▶ [To do] Leave the images out and write out each entry exactly as shown.

Saved entries
++++++++++++++++++++

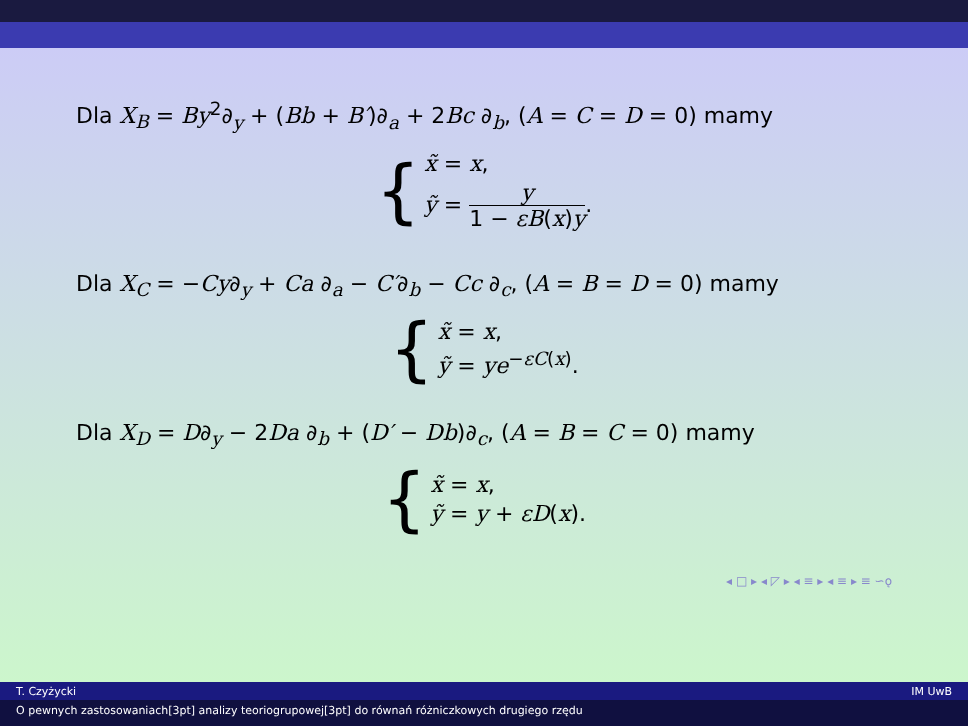Dla X<sub>B</sub> = By<sup>2</sup>∂<sub>y</sub> + (Bb + B′)∂<sub>a</sub> + 2Bc ∂<sub>b</sub>, (A = C = D = 0) mamy
{
x̃ = x,
ỹ = y 1 − εB(x)y.
Dla X<sub>C</sub> = −Cy∂<sub>y</sub> + Ca ∂<sub>a</sub> − C′∂<sub>b</sub> − Cc ∂<sub>c</sub>, (A = B = D = 0) mamy
{
x̃ = x,
ỹ = ye<sup>−εC(x)</sup>.
Dla X<sub>D</sub> = D∂<sub>y</sub> − 2Da ∂<sub>b</sub> + (D′ − Db)∂<sub>c</sub>, (A = B = C = 0) mamy
{
x̃ = x,
ỹ = y + εD(x).
◂ □ ▸ ◂ ◸ ▸ ◂ ≡ ▸ ◂ ≡ ▸ ≡ ∽ǫ
T. Czyżycki IM UwB
O pewnych zastosowaniach[3pt] analizy teoriogrupowej[3pt] do równań różniczkowych drugiego rzędu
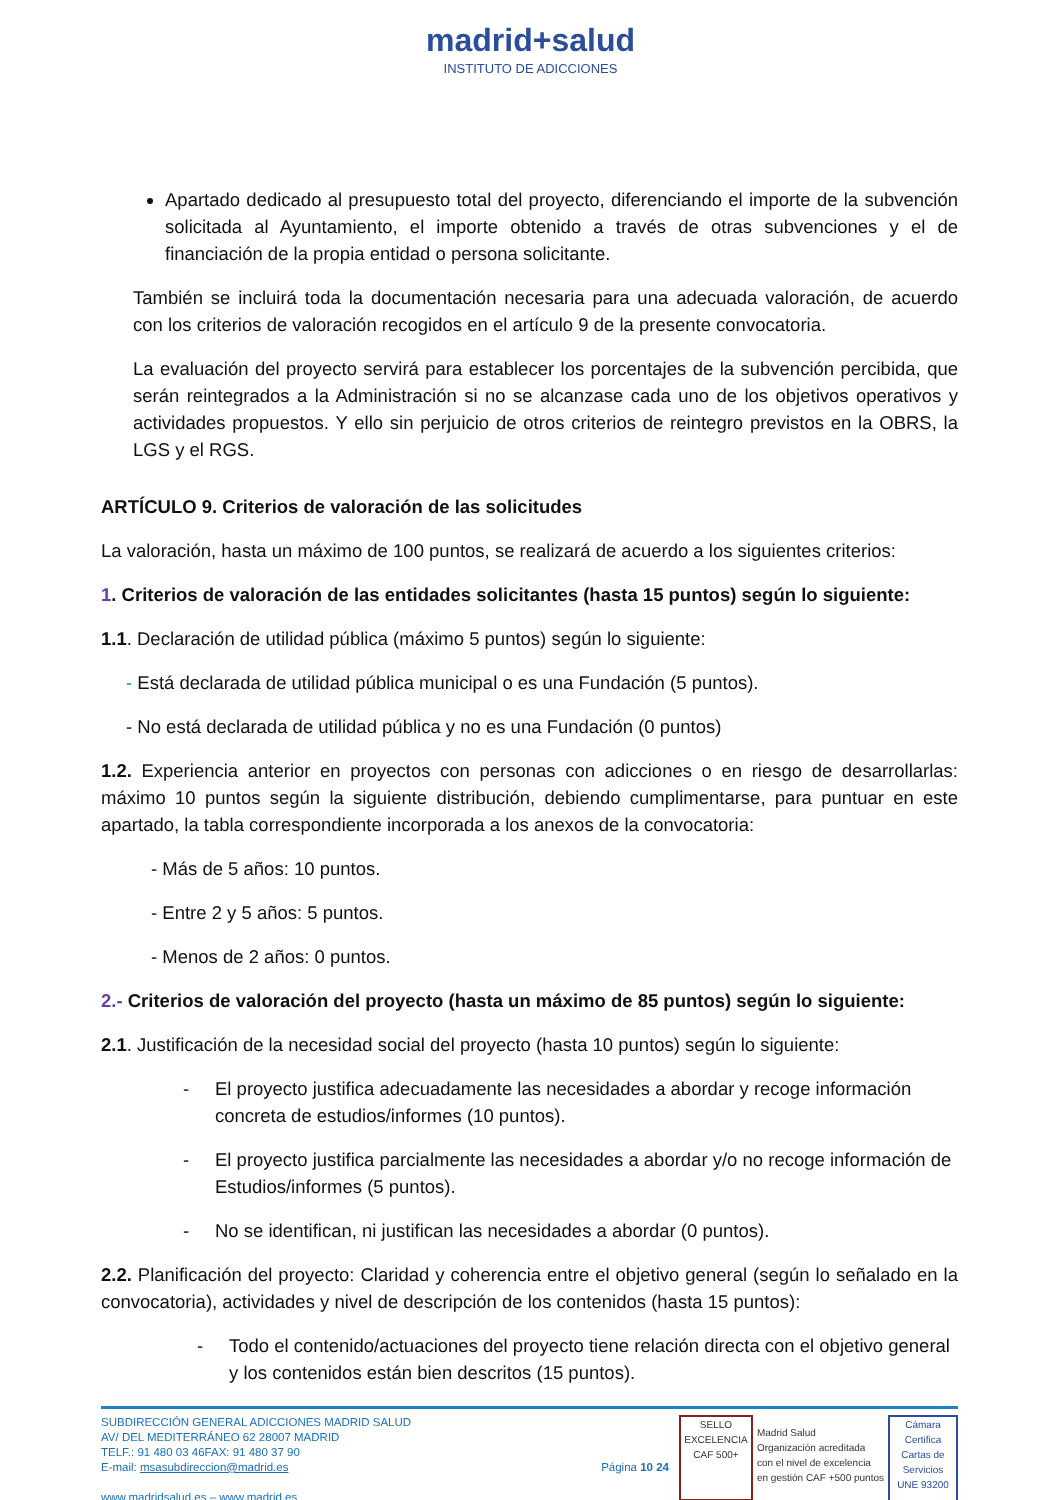madrid+salud
INSTITUTO DE ADICCIONES
Apartado dedicado al presupuesto total del proyecto, diferenciando el importe de la subvención solicitada al Ayuntamiento, el importe obtenido a través de otras subvenciones y el de financiación de la propia entidad o persona solicitante.
También se incluirá toda la documentación necesaria para una adecuada valoración, de acuerdo con los criterios de valoración recogidos en el artículo 9 de la presente convocatoria.
La evaluación del proyecto servirá para establecer los porcentajes de la subvención percibida, que serán reintegrados a la Administración si no se alcanzase cada uno de los objetivos operativos y actividades propuestos. Y ello sin perjuicio de otros criterios de reintegro previstos en la OBRS, la LGS y el RGS.
ARTÍCULO 9. Criterios de valoración de las solicitudes
La valoración, hasta un máximo de 100 puntos, se realizará de acuerdo a los siguientes criterios:
1. Criterios de valoración de las entidades solicitantes (hasta 15 puntos) según lo siguiente:
1.1. Declaración de utilidad pública (máximo 5 puntos) según lo siguiente:
- Está declarada de utilidad pública municipal o es una Fundación (5 puntos).
- No está declarada de utilidad pública y no es una Fundación (0 puntos)
1.2. Experiencia anterior en proyectos con personas con adicciones o en riesgo de desarrollarlas: máximo 10 puntos según la siguiente distribución, debiendo cumplimentarse, para puntuar en este apartado, la tabla correspondiente incorporada a los anexos de la convocatoria:
- Más de 5 años: 10 puntos.
- Entre 2 y 5 años: 5 puntos.
- Menos de 2 años: 0 puntos.
2.- Criterios de valoración del proyecto (hasta un máximo de 85 puntos) según lo siguiente:
2.1. Justificación de la necesidad social del proyecto (hasta 10 puntos) según lo siguiente:
- El proyecto justifica adecuadamente las necesidades a abordar y recoge información concreta de estudios/informes (10 puntos).
- El proyecto justifica parcialmente las necesidades a abordar y/o no recoge información de Estudios/informes (5 puntos).
- No se identifican, ni justifican las necesidades a abordar (0 puntos).
2.2. Planificación del proyecto: Claridad y coherencia entre el objetivo general (según lo señalado en la convocatoria), actividades y nivel de descripción de los contenidos (hasta 15 puntos):
- Todo el contenido/actuaciones del proyecto tiene relación directa con el objetivo general y los contenidos están bien descritos (15 puntos).
SUBDIRECCIÓN GENERAL ADICCIONES MADRID SALUD
AV/ DEL MEDITERRÁNEO 62 28007 MADRID
TELF.: 91 480 03 46FAX: 91 480 37 90
E-mail: msasubdireccion@madrid.es
www.madridsalud.es – www.madrid.es
Página 10 24
SELLO EXCELENCIA CAF 500+
Madrid Salud
Organización acreditada
con el nivel de excelencia
en gestión CAF +500 puntos
Cámara Certifica
Cartas de Servicios
UNE 93200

++++++++++++++++++++

▶ [Task result]
Dla X<sub>B</sub> = By<sup>2</sup>∂<sub>y</sub> + (Bb + B′)∂<sub>a</sub> + 2Bc ∂<sub>b</sub>, (A = C = D = 0) mamy
{
x̃ = x,
ỹ = y 1 − εB(x)y.
Dla X<sub>C</sub> = −Cy∂<sub>y</sub> + Ca ∂<sub>a</sub> − C′∂<sub>b</sub> − Cc ∂<sub>c</sub>, (A = B = D = 0) mamy
{
x̃ = x,
ỹ = ye<sup>−εC(x)</sup>.
Dla X<sub>D</sub> = D∂<sub>y</sub> − 2Da ∂<sub>b</sub> + (D′ − Db)∂<sub>c</sub>, (A = B = C = 0) mamy
{
x̃ = x,
ỹ = y + εD(x).
◂ □ ▸ ◂ ◸ ▸ ◂ ≡ ▸ ◂ ≡ ▸ ≡ ∽ǫ
T. Czyżycki IM UwB
O pewnych zastosowaniach[3pt] analizy teoriogrupowej[3pt] do równań różniczkowych drugiego rzędu
madrid+salud
INSTITUTO DE ADICCIONES
Apartado dedicado al presupuesto total del proyecto, diferenciando el importe de la subvención solicitada al Ayuntamiento, el importe obtenido a través de otras subvenciones y el de financiación de la propia entidad o persona solicitante.
También se incluirá toda la documentación necesaria para una adecuada valoración, de acuerdo con los criterios de valoración recogidos en el artículo 9 de la presente convocatoria.
La evaluación del proyecto servirá para establecer los porcentajes de la subvención percibida, que serán reintegrados a la Administración si no se alcanzase cada uno de los objetivos operativos y actividades propuestos. Y ello sin perjuicio de otros criterios de reintegro previstos en la OBRS, la LGS y el RGS.
ARTÍCULO 9. Criterios de valoración de las solicitudes
La valoración, hasta un máximo de 100 puntos, se realizará de acuerdo a los siguientes criterios:
1. Criterios de valoración de las entidades solicitantes (hasta 15 puntos) según lo siguiente:
1.1. Declaración de utilidad pública (máximo 5 puntos) según lo siguiente:
- Está declarada de utilidad pública municipal o es una Fundación (5 puntos).
- No está declarada de utilidad pública y no es una Fundación (0 puntos)
1.2. Experiencia anterior en proyectos con personas con adicciones o en riesgo de desarrollarlas: máximo 10 puntos según la siguiente distribución, debiendo cumplimentarse, para puntuar en este apartado, la tabla correspondiente incorporada a los anexos de la convocatoria:
- Más de 5 años: 10 puntos.
- Entre 2 y 5 años: 5 puntos.
- Menos de 2 años: 0 puntos.
2.- Criterios de valoración del proyecto (hasta un máximo de 85 puntos) según lo siguiente:
2.1. Justificación de la necesidad social del proyecto (hasta 10 puntos) según lo siguiente:
- El proyecto justifica adecuadamente las necesidades a abordar y recoge información concreta de estudios/informes (10 puntos).
- El proyecto justifica parcialmente las necesidades a abordar y/o no recoge información de Estudios/informes (5 puntos).
- No se identifican, ni justifican las necesidades a abordar (0 puntos).
2.2. Planificación del proyecto: Claridad y coherencia entre el objetivo general (según lo señalado en la convocatoria), actividades y nivel de descripción de los contenidos (hasta 15 puntos):
- Todo el contenido/actuaciones del proyecto tiene relación directa con el objetivo general y los contenidos están bien descritos (15 puntos).
SUBDIRECCIÓN GENERAL ADICCIONES MADRID SALUD
AV/ DEL MEDITERRÁNEO 62 28007 MADRID
TELF.: 91 480 03 46FAX: 91 480 37 90
E-mail: msasubdireccion@madrid.es
www.madridsalud.es – www.madrid.es
Página 10 24
SELLO EXCELENCIA CAF 500+
Madrid Salud
Organización acreditada
con el nivel de excelencia
en gestión CAF +500 puntos
Cámara Certifica
Cartas de Servicios
UNE 93200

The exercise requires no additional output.